Editions Fayard, 2012
jeudi 19 janvier 2012 par Alice Granger©e-litterature.net
Que l’homme soit noir ou blanc (ou jaune ou rouge), lorsqu’il écrit, sa préoccupation est littéraire. Alain Mabanckou l’écrit : « La préoccupation de l’auteur africain n’est pas son rapport avec le continent noir. Elle est d’abord et avant tout littéraire, comme pour tout écrivain. » Ainsi, ce livre qui semble concerner l’homme noir glisse en douce vers la question de l’écriture, et de la langue, non sans mettre l’accent sur le fait que les Africains lettrés ou faisant des études en France parlent comme par hasard un français châtié alors qu’en France, curieusement, on ne parle plus comme ça. Tandis que les Noirs que Mabanckou croise à Paris ont une fâcheuse tendance à se définir par les larmes et le ressentiment, à rester dans la queue de l’esclavage et du colonialisme comme si avant ça l’Afrique était un paradis, il témoigne de toute sa personne, de sa réussite aussi bien en France qu’aux Etats-Unis où il enseigne maintenant, à quel point la langue, le français, c’est ça qui lui a permis de couper avec le victimisme, de passer à autre chose. S’il n’avait pas eu une telle maîtrise de la langue française, il n’aurait pas pu venir en France faire ses études supérieures de droit. Parler et écrire cette langue, par-delà le fait que c’était celle du colonisateur, des Blancs, lui a ouvert l’horizon. Il n’était pas un Africain riche, il a étudié avec une bourse, d’ailleurs pas toujours versée régulièrement par son pays. Ensuite, pendant dix ans, il a fait un boulot très bien payé en France, grâce à son diplôme, faisant la preuve que c’était possible pour un homme à la peau noire. Pourtant, curieusement, il semble que cette incroyable question de la langue l’a titillé à nouveau, l’a fait se déraciner, pour aller ailleurs, puisqu’il démissionne pour aller enseigner la littérature française dans les Universités des Etats-Unis (Chicago puis Los Angeles). C’est ça qui est incroyable ! La langue française le porte à se couper d’un mode de vie bien installé, à se transporter ailleurs, à recommencer, juste en exploitant les ressources de cette langue. Car Alain Mabanckou a obtenu d’enseigner aux Etats-Unis en langue française !

## Données brutes
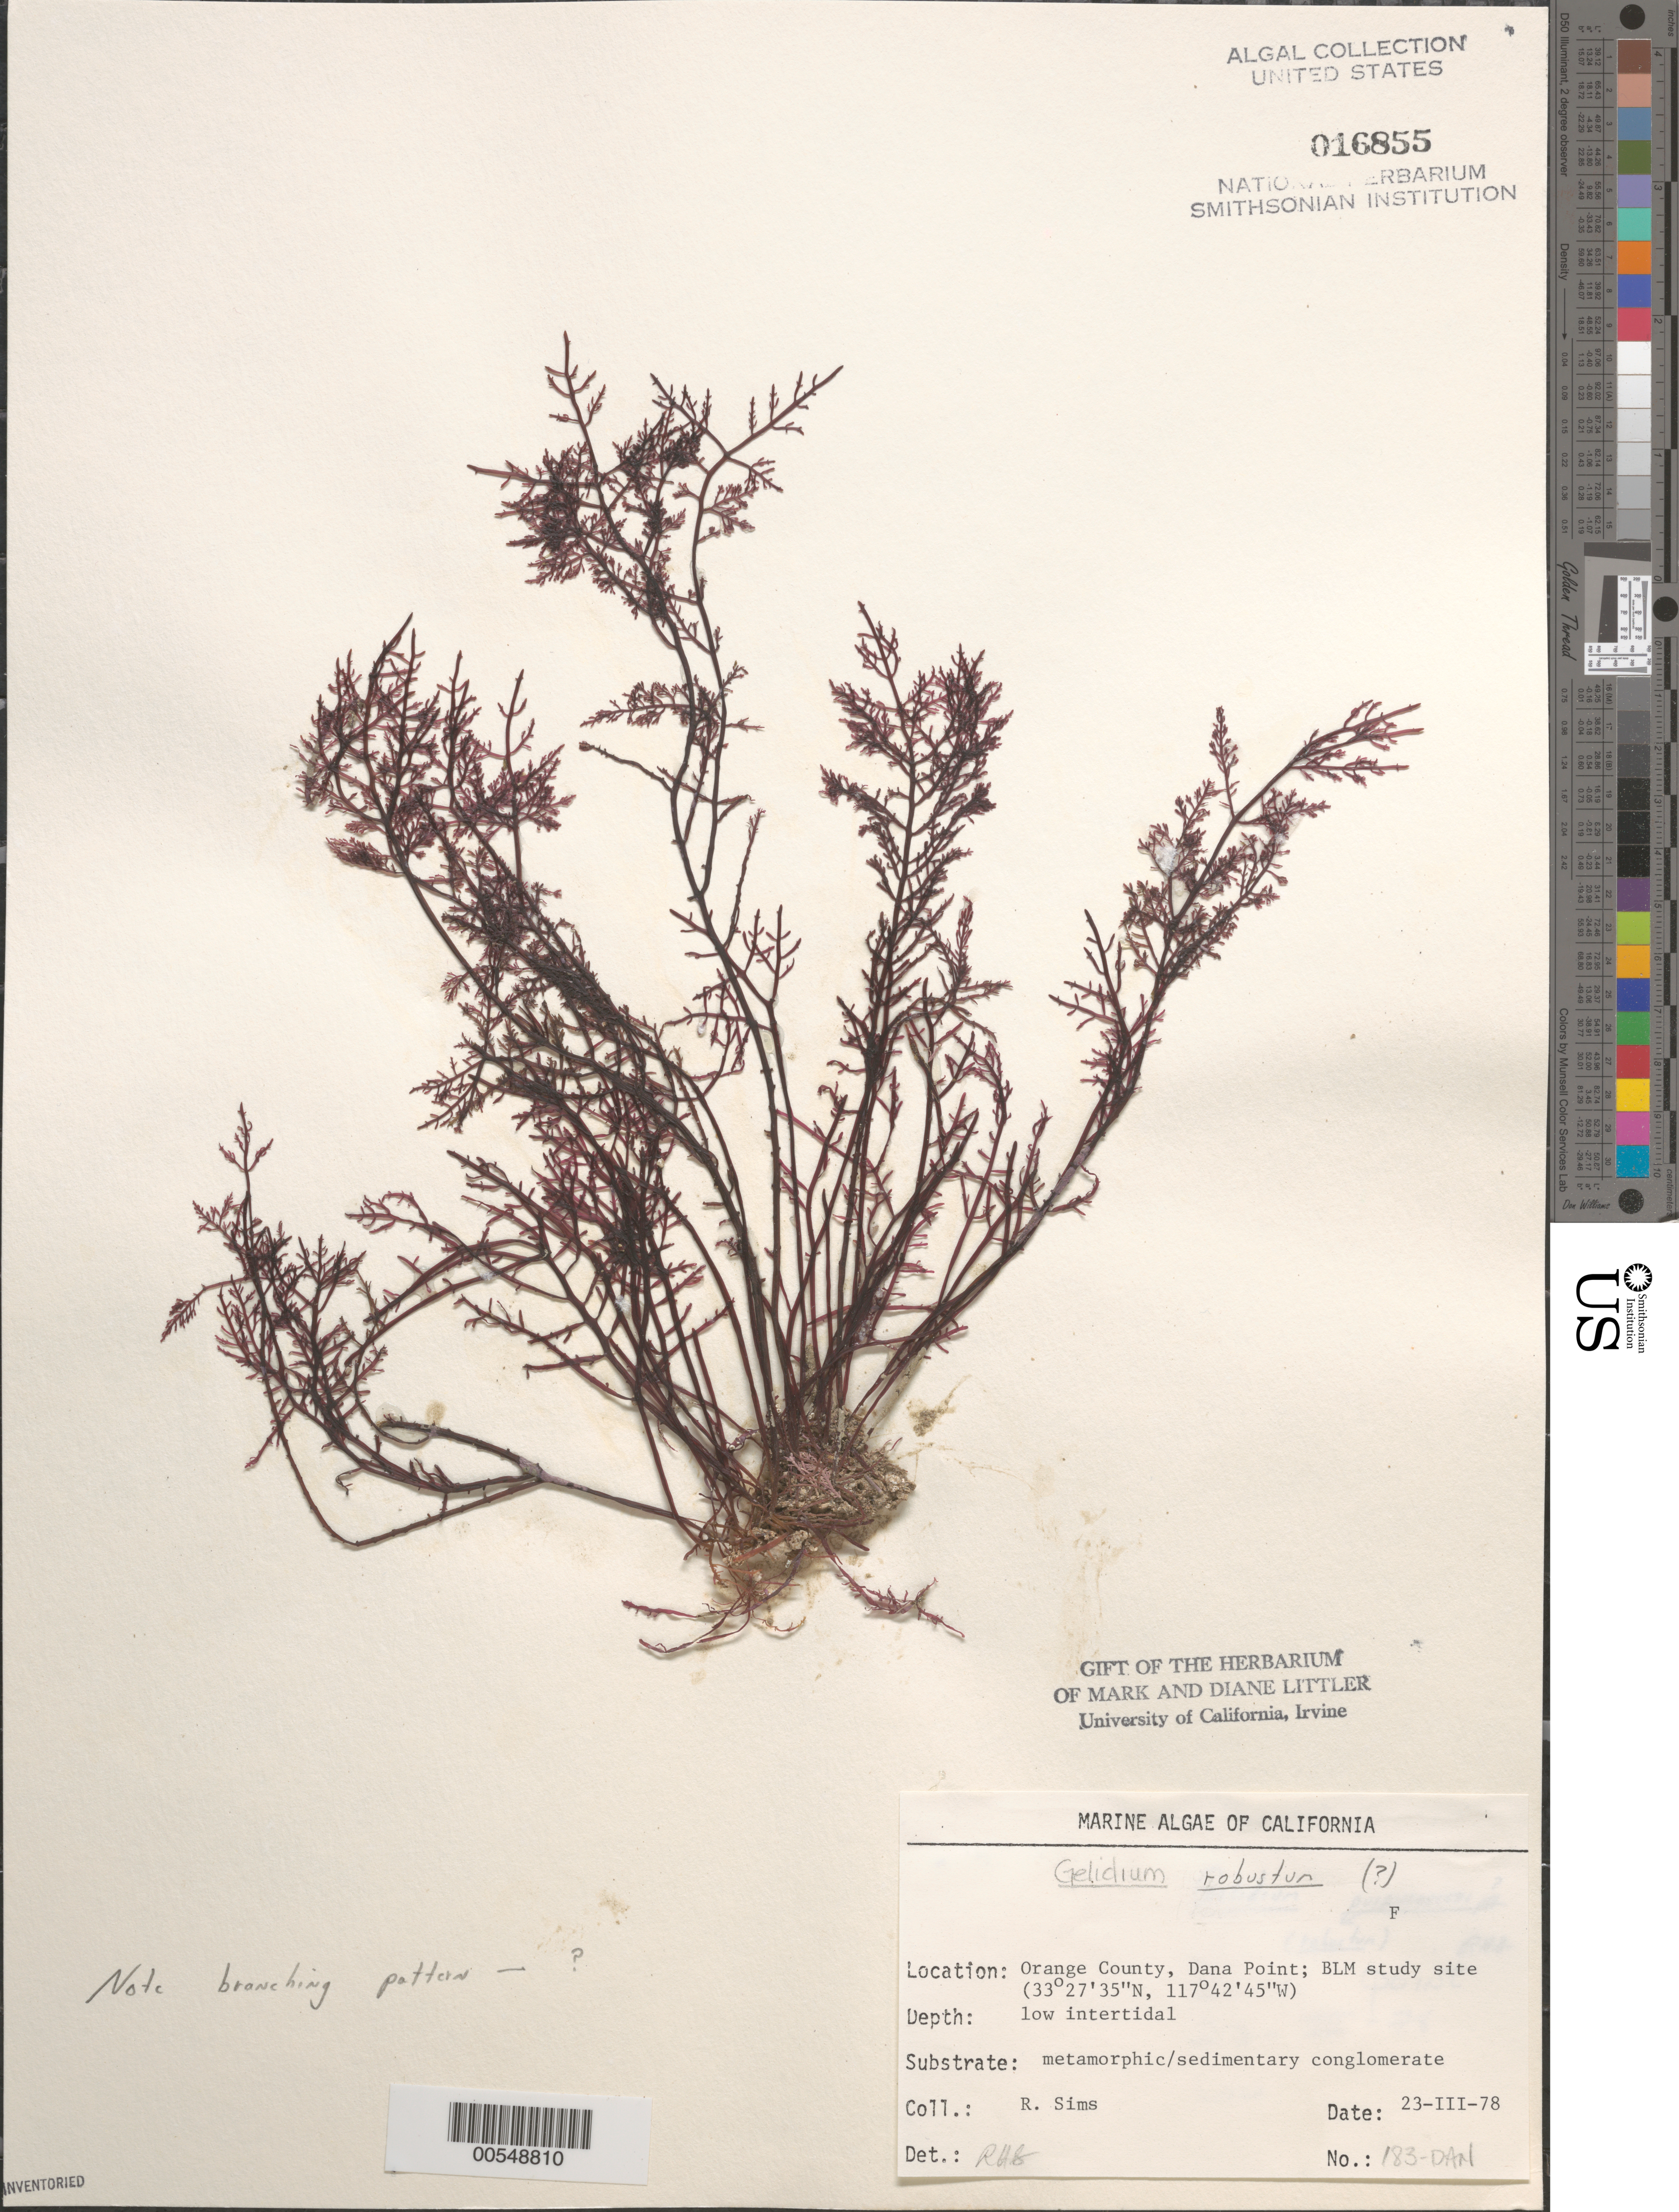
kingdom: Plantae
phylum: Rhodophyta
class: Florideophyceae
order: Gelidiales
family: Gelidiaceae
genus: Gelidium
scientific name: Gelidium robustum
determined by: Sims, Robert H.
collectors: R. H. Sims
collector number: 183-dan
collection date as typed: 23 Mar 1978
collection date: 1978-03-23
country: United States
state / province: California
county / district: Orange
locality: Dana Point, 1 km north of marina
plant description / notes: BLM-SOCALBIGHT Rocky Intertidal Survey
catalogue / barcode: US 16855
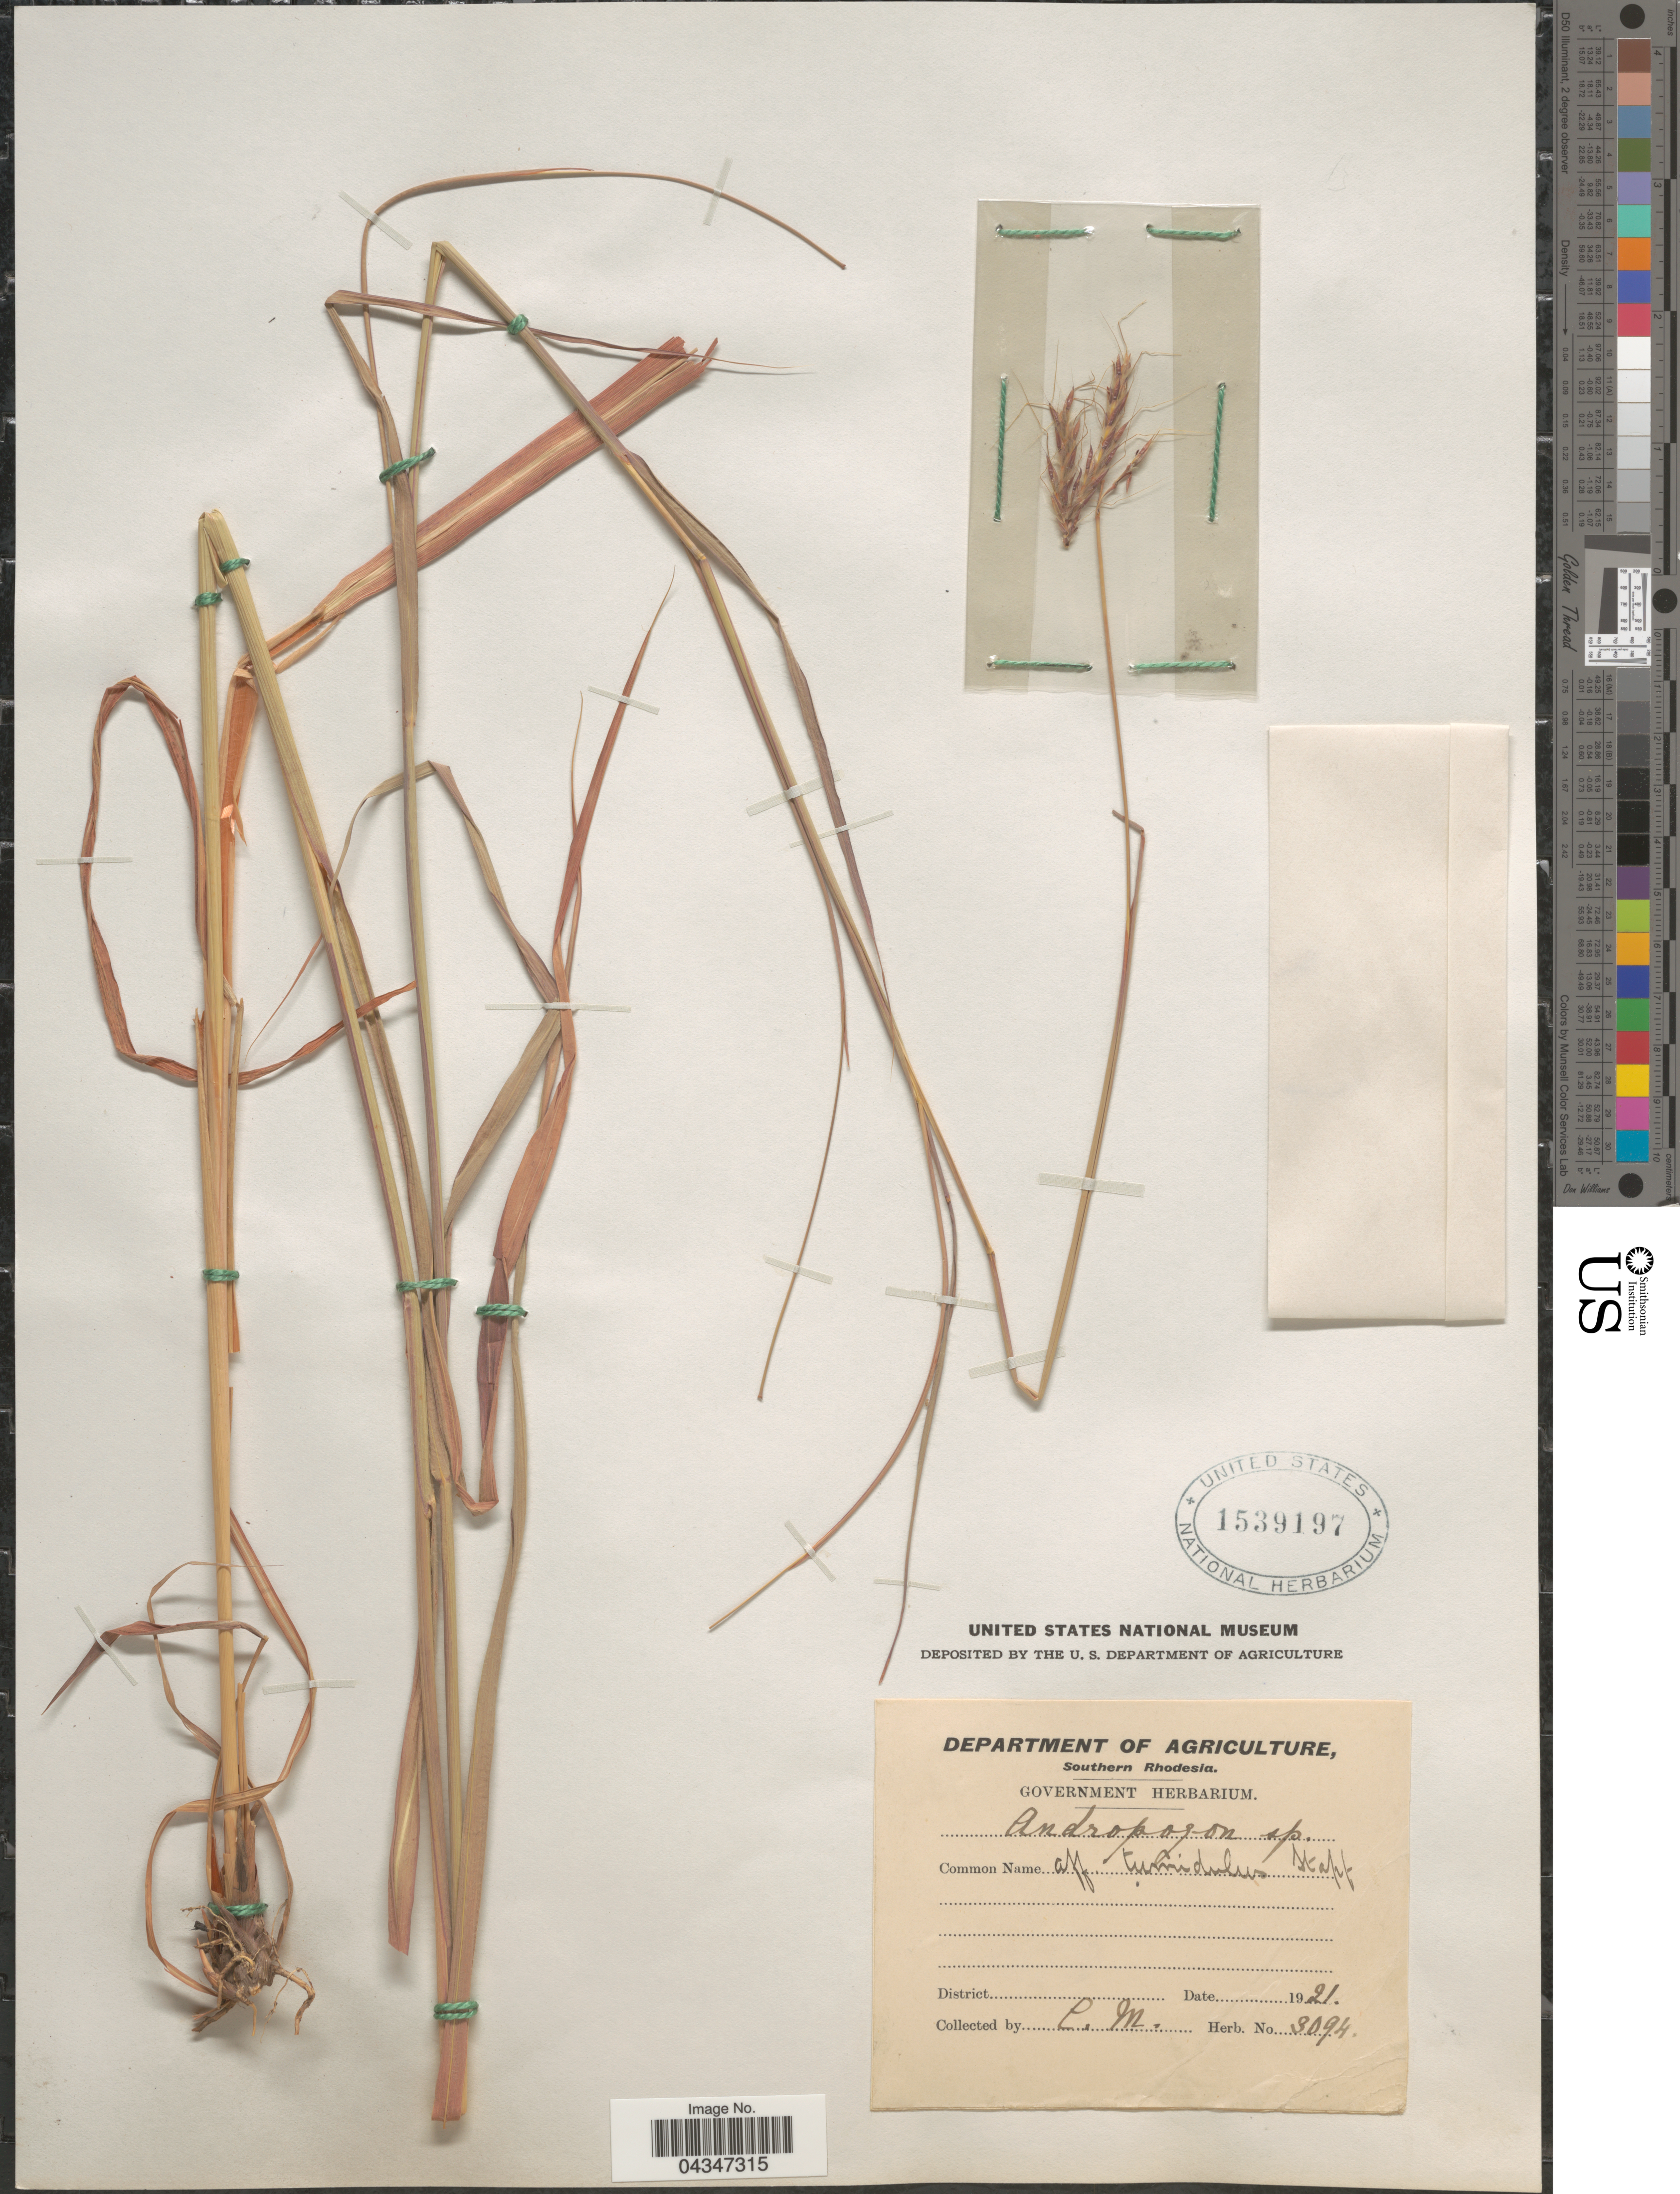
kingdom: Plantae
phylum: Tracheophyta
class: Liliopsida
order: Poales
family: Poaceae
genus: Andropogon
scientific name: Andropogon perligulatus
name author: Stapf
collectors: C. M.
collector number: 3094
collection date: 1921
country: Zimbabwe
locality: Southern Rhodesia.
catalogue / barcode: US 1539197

## Consigne
Relevez, s'il vous plaît, toutes les villes nommées dans le passage cité.

## Réponse
Paris, Chicago, Los Angeles